Every now and then comes along a book that you would want to keep by your side at all times for its sheer usefulness and readily-accessible hyper-valuable actionable knowledge. Inbound Marketing: Get found using Google, Social Media, and Blogs by Brian Halligan & Dharmesh Shah, founders of HubSpot is one such.
This is compulsory reading for any business embarking on the social media path to boost their marketing efforts. What’s most remarkable about the book is its razor-sharp focus on practical and accessible ideas, tools, techniques that can be applied to your business immediately – no training required – by anyone with a rudimentary knowledge of the web. If you can google, facebook, and blog, you can do the stuff in this book. All you need is to invest in time and some creativity.
Inbound marketing is about getting found online, through search engines and on sites like Facebook, YouTube and Twitter – sites that hundreds of millions of people use to find answers each day. In our conversations with our clients and marketers, it’s amazing how less an importance appears to be placed on this practically free marketing channel. But the rules have changed – the ‘four P’s” of marketing are diminishing in relevance. New skills need to be learnt. And this book is a great primer cum reference to get your started.
It gives a broad idea of Inbound Marketing, delves into how you can get found by prospects, gives some great tips on converting prospects to customers, and finally deals with how you can make better marketing decisions such as picking and measuring the right people and PR agencies and how to keep tabs on your competition.
Here’s a sampling of what we mean by actionable knowledge – 6 tips on building a LinkedIn group:
- Determine if a Group already exists using the Groups search feature.
- Determine whether there’s an opportunity to create a specific one in your industry or for your company/brand. Even if there are existing groups, the opportunity may exist if they are not well-managed or haven’t caught on yet (fewer than 500 members).
- Pick a name for your Group that describes your topic of interest and is something that people will potentially want to be a member of. Use the “I am a proud member of …” test remembering that when people join your group a small logo/badge for your group shows up on that user’s profile.
- Make sure you include your most important keywords in the description of your group. This way your group is more likely to show up in LinkedIn’s Groups search feature. Size counts, so you want to attract as many members to your Group as possible.
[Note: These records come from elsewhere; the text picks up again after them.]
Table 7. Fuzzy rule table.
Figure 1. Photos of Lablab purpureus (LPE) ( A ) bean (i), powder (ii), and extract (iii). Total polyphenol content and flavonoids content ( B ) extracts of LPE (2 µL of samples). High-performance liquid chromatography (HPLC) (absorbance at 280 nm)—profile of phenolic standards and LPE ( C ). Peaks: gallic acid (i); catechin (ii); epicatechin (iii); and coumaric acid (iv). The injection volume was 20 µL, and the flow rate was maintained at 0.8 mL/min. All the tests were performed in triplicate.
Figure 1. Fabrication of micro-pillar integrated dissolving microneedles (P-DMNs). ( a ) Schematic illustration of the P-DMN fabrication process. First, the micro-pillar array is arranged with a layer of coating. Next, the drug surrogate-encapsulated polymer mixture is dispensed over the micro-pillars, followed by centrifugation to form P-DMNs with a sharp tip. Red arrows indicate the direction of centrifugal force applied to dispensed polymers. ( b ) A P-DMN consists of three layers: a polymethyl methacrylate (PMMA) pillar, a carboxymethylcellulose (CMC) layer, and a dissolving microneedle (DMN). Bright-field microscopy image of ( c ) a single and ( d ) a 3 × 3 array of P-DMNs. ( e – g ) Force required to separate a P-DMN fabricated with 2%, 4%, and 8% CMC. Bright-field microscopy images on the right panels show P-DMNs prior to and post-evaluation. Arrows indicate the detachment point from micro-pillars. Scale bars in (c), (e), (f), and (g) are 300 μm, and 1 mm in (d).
- Promote your group through your available channels. Put it in your email signature. Highlight it on your web site. Write a blog article about it. Send it out in your next quarterly newsletter. Post discussions from your Group to Twitter. This way you set off a virtuous cycle of success – more people join, more people see your Group’s badge on other people’s user profiles, and even more people join. Also consider using LinkedIn’s DirectAds to get some initial traction for your Group, which in turn helps you attract even more members.
- Build value in being a member of the Group. Send relevant and timely Group emails (not too frequently or be selling too hard – may risk seeming spammy). Post messages to the discussion area of your group. As the Group’s administrator, you can pin particular posts to the discussion form so that they get prominent placement and more likely to be seen.
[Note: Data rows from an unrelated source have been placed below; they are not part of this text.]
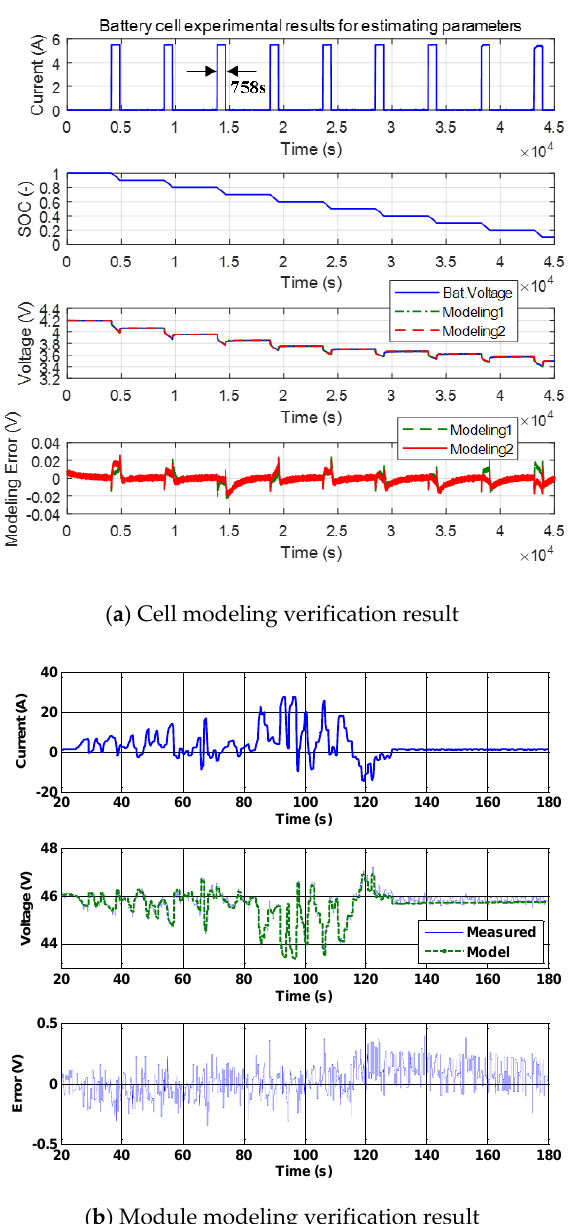
Figure 10. Modeling verification results of the battery ’s cell and module.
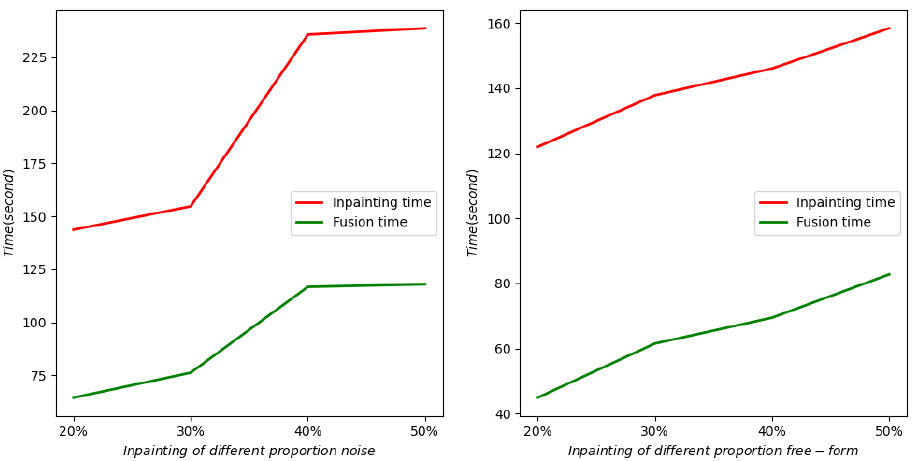
Figure 14. The graph of the average completion time of 1000 face images with random noise masks and random free-form brush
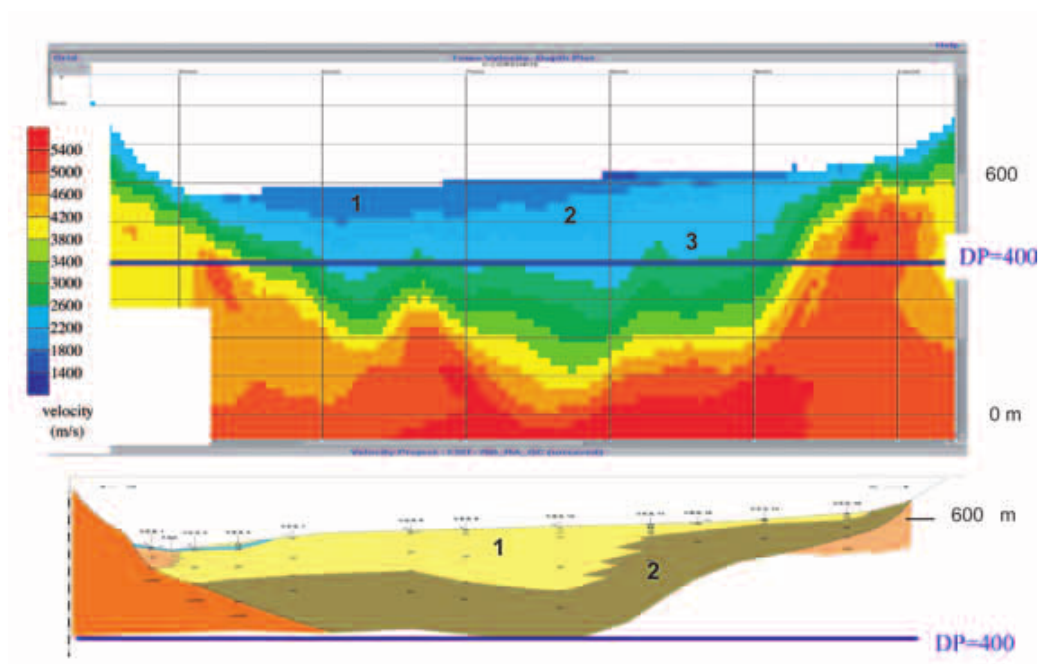
Fig. 12. HR resistivity versus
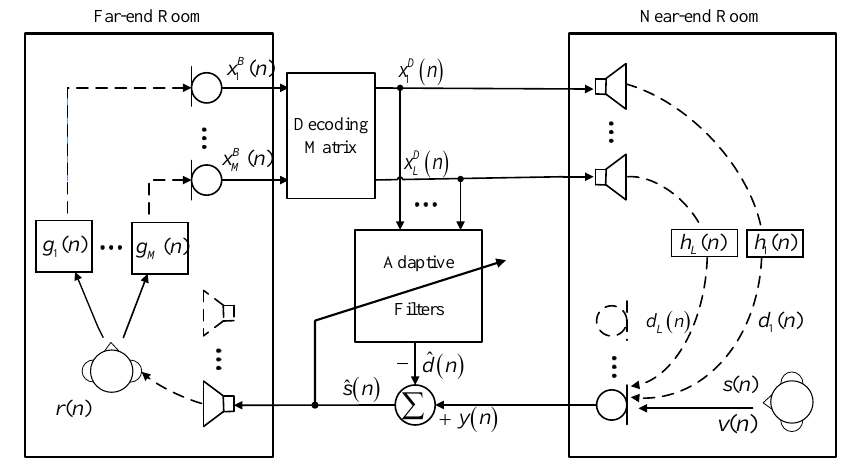
Figure 2. Diagram of a surround sound acoustic echo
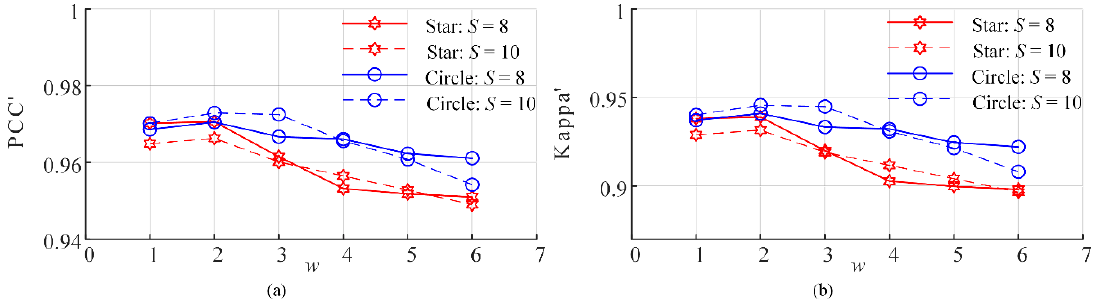
Figure 17. Accuracy of the PSA_MSA2 algorithm under different ranges of low attractiveness. ( a ) PCC’ and ( b ) Kappa’.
Or sample this on why blogs are the “gift that keeps on giving”:
Every time you write an article that has links into it from other sites, that article can get found by people browsing the Web on those other sites forever. That same article can get found by searchers in Google for various search terms forever. That article might also attract visitors who might subscribe to your blog. The great thing about that blog article is that the page, the Google rankings, the links, and the subscriber are all durable assets. Once you write that article, it gives you value forever.
If you spend your energy and money on advertising this month, you will get some traffic from it, but you will have to pay again next month to get more. The blog article delivers value on a semi-permanent basis.
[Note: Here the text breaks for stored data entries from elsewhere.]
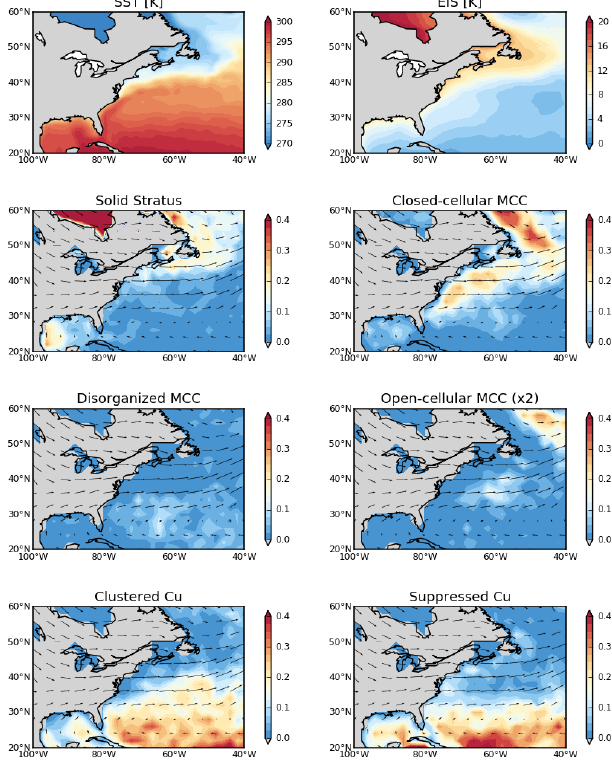
Figure 8. Frequency distributions of six morphology types obtained from the classification algorithm in the northwestern Atlantic region off the east coasts of USA and Canada in the winter of 2011. The top two panels show the SST and EIS distributions using MERRA- 2. Seasonal mean wind vectors at 850hPa are plotted to illustrate the flow. We double the values for frequency of the open-cellular type to make them numerically comparable with other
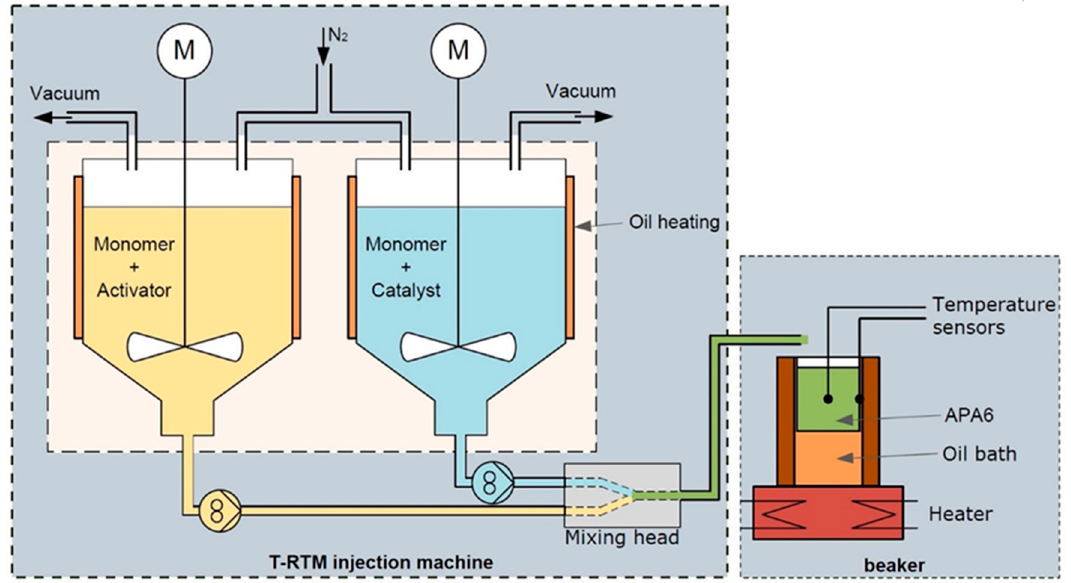
Figure 5. Schematic setup of low pressure T-RTM injection machine and beaker for the kinetic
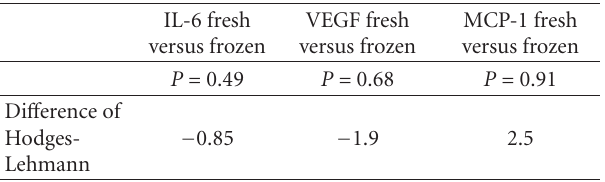
Table 2: Comparison of fresh samples and frozen stored samples using the Wilcoxon-matched pair-test including the Hodges-Lehm- ann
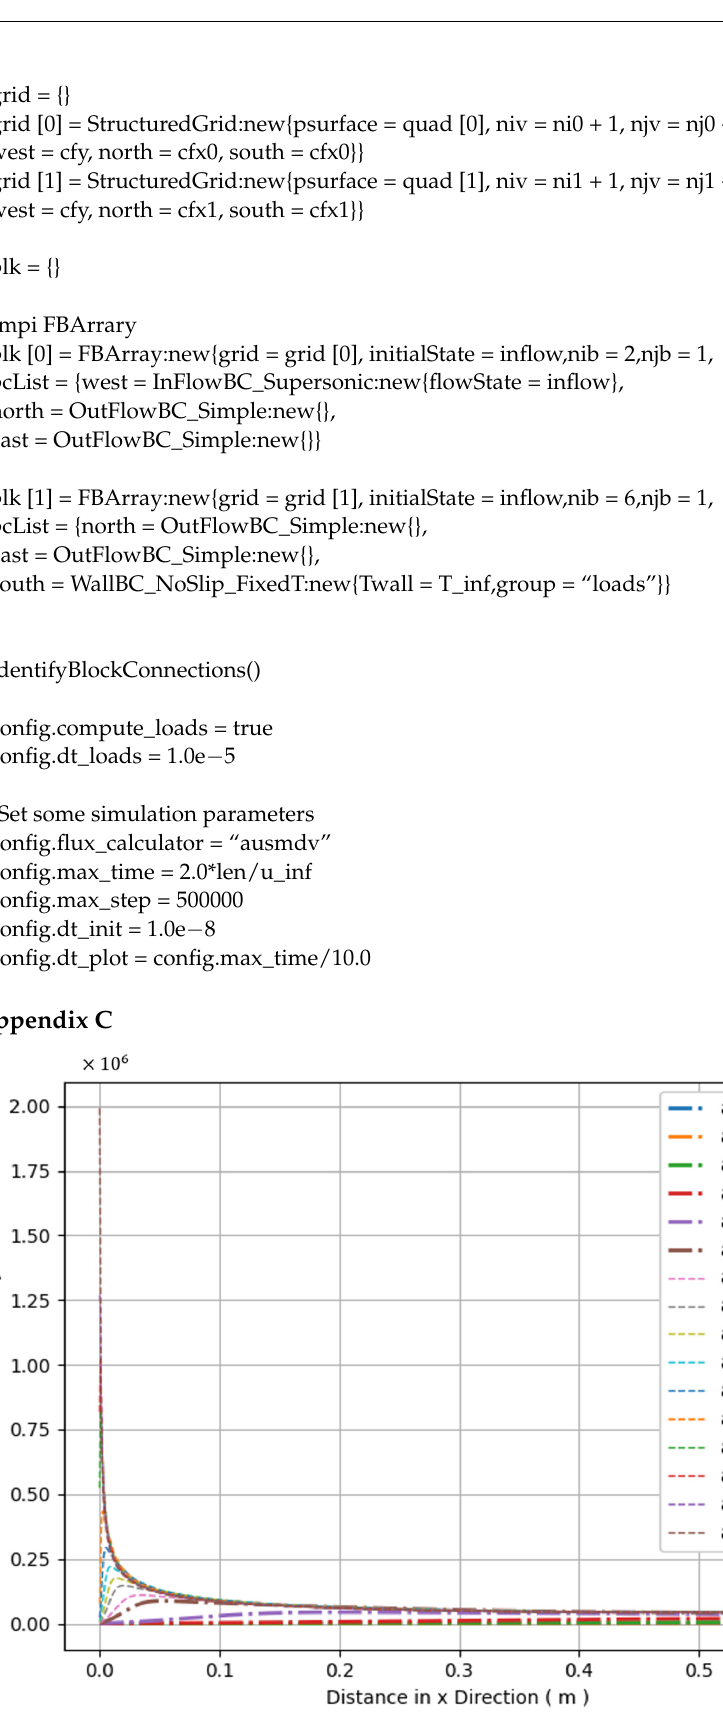
Figure A1. Grid convergence study of cell ratio ‘a’ in SA model.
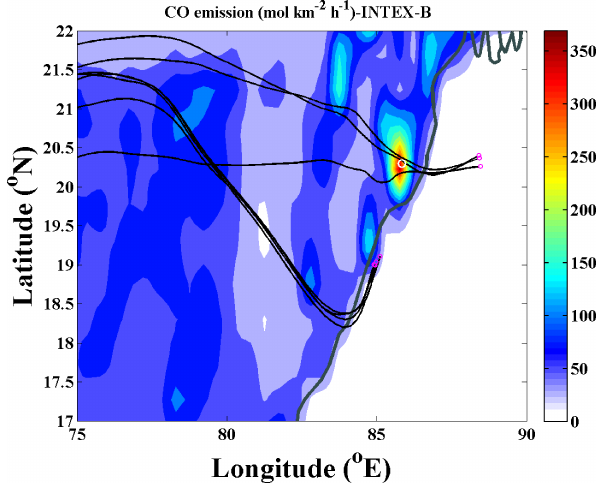
Figure 6. Spatial distribution of column-averaged CH 4 for the month of August 2009 as obtained from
Inbound Marketing is chockful of such wonderful nuggets of information. We particularly liked “Tips from the Trenches” – three to five key things to remember when implementing stuff like writing blog headings, creating Facebook fan pages, and so on (there is also a great list of Tips from the Trenches for Start-ups at the end of the book). Inbound Marketers would also find the Tools and Resources (chief among which is www.InboundMarketing.com) a great “insta-resource” as they embark on their inbound marketing initiatives. Also of great utility are the “To-Do’s” at the end of each chapter – a “lab” session of shorts where you can put the things learnt into immediate action.
As David Meerman Scott notes in his Foreword to the book, we are now living a revolution wherein we have been “liberated” from the triple “tyrannies” of: marketing effectiveness being determined by the size of our wallets, having to interrupt people’s daily lives to try to market to them, and always relying on mainstream media to get our information into the marketplace.
This book is for those who want to live gloriously in that revolution, be liberated forever, have fun and get found by their customers.
Truly, as Guy Kawasaki notes about this book: “If you have more money than brains, you should focus on outbound marketing. If you have more brains than money, you should focus on inbound marketing by reading this book.”